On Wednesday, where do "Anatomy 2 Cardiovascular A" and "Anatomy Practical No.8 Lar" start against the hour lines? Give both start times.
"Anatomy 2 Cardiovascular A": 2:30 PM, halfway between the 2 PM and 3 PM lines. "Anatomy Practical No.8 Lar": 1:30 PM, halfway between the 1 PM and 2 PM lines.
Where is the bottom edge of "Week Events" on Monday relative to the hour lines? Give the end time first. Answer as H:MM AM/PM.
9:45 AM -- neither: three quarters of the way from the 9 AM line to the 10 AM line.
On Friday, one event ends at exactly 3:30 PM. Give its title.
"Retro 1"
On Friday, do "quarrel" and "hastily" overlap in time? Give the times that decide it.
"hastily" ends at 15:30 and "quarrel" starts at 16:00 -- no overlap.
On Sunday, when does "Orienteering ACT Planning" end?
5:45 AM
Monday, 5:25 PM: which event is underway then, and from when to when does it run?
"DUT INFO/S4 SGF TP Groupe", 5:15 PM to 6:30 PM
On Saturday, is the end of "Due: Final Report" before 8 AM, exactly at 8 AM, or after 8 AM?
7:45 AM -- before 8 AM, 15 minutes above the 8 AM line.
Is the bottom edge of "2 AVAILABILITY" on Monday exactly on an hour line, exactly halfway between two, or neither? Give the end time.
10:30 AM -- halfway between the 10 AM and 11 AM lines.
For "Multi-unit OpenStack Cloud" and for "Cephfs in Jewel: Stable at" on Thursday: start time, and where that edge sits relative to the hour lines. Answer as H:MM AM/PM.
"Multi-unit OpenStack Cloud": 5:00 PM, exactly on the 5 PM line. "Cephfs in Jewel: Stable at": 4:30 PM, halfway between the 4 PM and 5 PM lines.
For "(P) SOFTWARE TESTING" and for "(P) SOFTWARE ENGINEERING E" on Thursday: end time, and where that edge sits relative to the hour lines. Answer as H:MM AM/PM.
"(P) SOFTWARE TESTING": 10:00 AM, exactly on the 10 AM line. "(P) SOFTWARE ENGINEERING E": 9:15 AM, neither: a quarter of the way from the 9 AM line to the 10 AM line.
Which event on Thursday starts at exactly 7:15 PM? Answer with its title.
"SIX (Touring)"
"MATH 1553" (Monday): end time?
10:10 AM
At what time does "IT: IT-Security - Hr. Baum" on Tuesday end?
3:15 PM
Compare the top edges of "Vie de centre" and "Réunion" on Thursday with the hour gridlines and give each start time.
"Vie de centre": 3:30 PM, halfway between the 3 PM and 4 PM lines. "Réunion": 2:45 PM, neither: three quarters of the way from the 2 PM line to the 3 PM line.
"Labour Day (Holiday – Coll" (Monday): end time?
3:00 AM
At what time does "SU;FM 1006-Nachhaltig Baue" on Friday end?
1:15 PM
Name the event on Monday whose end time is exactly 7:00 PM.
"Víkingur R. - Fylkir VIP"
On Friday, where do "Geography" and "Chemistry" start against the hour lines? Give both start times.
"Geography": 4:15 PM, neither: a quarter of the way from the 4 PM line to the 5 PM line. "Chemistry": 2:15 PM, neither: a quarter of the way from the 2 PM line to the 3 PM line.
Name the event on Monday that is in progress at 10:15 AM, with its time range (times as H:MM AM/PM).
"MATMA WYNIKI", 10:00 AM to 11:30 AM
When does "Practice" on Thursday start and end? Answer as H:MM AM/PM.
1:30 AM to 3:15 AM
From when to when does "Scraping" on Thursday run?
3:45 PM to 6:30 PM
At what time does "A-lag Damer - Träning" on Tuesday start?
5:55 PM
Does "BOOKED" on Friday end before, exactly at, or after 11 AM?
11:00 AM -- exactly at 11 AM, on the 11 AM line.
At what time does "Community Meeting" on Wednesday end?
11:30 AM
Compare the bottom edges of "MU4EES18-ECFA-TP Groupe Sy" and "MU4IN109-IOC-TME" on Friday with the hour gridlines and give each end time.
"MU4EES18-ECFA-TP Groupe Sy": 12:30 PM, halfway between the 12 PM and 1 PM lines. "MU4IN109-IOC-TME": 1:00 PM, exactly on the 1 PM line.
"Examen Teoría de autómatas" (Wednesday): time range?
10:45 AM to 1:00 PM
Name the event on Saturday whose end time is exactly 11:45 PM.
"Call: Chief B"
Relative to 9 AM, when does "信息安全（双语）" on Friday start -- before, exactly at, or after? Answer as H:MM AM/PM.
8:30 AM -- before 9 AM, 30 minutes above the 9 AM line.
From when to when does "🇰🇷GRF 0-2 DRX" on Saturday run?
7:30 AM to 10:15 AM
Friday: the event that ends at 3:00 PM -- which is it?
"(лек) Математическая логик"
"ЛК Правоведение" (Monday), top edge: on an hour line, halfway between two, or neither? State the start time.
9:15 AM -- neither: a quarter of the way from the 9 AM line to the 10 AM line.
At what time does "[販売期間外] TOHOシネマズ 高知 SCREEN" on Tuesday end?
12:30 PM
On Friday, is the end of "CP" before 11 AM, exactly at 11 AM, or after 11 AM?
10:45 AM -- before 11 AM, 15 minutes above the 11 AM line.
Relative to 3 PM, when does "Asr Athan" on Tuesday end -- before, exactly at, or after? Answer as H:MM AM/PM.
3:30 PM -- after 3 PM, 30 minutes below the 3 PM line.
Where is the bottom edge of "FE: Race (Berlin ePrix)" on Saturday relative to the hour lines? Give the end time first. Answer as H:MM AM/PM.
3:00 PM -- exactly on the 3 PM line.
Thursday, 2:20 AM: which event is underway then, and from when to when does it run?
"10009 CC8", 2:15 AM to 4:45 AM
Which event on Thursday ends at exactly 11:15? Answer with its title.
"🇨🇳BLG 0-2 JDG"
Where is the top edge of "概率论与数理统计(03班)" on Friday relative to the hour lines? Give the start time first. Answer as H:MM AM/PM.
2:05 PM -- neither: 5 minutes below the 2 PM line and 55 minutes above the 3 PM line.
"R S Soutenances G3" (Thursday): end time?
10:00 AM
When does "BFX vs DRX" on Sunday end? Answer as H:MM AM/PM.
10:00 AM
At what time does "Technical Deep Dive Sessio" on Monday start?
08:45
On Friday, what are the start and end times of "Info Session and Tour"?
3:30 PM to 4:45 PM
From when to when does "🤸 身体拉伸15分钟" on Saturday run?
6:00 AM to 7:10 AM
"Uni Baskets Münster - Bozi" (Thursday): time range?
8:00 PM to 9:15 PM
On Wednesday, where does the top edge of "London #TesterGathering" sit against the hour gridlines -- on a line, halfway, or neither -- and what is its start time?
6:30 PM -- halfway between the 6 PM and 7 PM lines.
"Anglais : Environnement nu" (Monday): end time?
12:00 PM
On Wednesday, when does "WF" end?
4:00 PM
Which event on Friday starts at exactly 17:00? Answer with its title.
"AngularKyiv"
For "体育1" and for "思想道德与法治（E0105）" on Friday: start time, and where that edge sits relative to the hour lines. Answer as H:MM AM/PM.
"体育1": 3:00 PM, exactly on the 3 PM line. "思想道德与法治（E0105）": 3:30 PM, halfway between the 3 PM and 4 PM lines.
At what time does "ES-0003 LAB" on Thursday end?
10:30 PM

----------

* _Exercise_:
Retype the rows above, from the line containing "on Thursday run?" through the line containing "3:00 PM -- exactly on the 3 PM line.", including both of those lines.

* _The completed task_:
From when to when does "Scraping" on Thursday run?
3:45 PM to 6:30 PM
At what time does "A-lag Damer - Träning" on Tuesday start?
5:55 PM
Does "BOOKED" on Friday end before, exactly at, or after 11 AM?
11:00 AM -- exactly at 11 AM, on the 11 AM line.
At what time does "Community Meeting" on Wednesday end?
11:30 AM
Compare the bottom edges of "MU4EES18-ECFA-TP Groupe Sy" and "MU4IN109-IOC-TME" on Friday with the hour gridlines and give each end time.
"MU4EES18-ECFA-TP Groupe Sy": 12:30 PM, halfway between the 12 PM and 1 PM lines. "MU4IN109-IOC-TME": 1:00 PM, exactly on the 1 PM line.
"Examen Teoría de autómatas" (Wednesday): time range?
10:45 AM to 1:00 PM
Name the event on Saturday whose end time is exactly 11:45 PM.
"Call: Chief B"
Relative to 9 AM, when does "信息安全（双语）" on Friday start -- before, exactly at, or after? Answer as H:MM AM/PM.
8:30 AM -- before 9 AM, 30 minutes above the 9 AM line.
From when to when does "🇰🇷GRF 0-2 DRX" on Saturday run?
7:30 AM to 10:15 AM
Friday: the event that ends at 3:00 PM -- which is it?
"(лек) Математическая логик"
"ЛК Правоведение" (Monday), top edge: on an hour line, halfway between two, or neither? State the start time.
9:15 AM -- neither: a quarter of the way from the 9 AM line to the 10 AM line.
At what time does "[販売期間外] TOHOシネマズ 高知 SCREEN" on Tuesday end?
12:30 PM
On Friday, is the end of "CP" before 11 AM, exactly at 11 AM, or after 11 AM?
10:45 AM -- before 11 AM, 15 minutes above the 11 AM line.
Relative to 3 PM, when does "Asr Athan" on Tuesday end -- before, exactly at, or after? Answer as H:MM AM/PM.
3:30 PM -- after 3 PM, 30 minutes below the 3 PM line.
Where is the bottom edge of "FE: Race (Berlin ePrix)" on Saturday relative to the hour lines? Give the end time first. Answer as H:MM AM/PM.
3:00 PM -- exactly on the 3 PM line.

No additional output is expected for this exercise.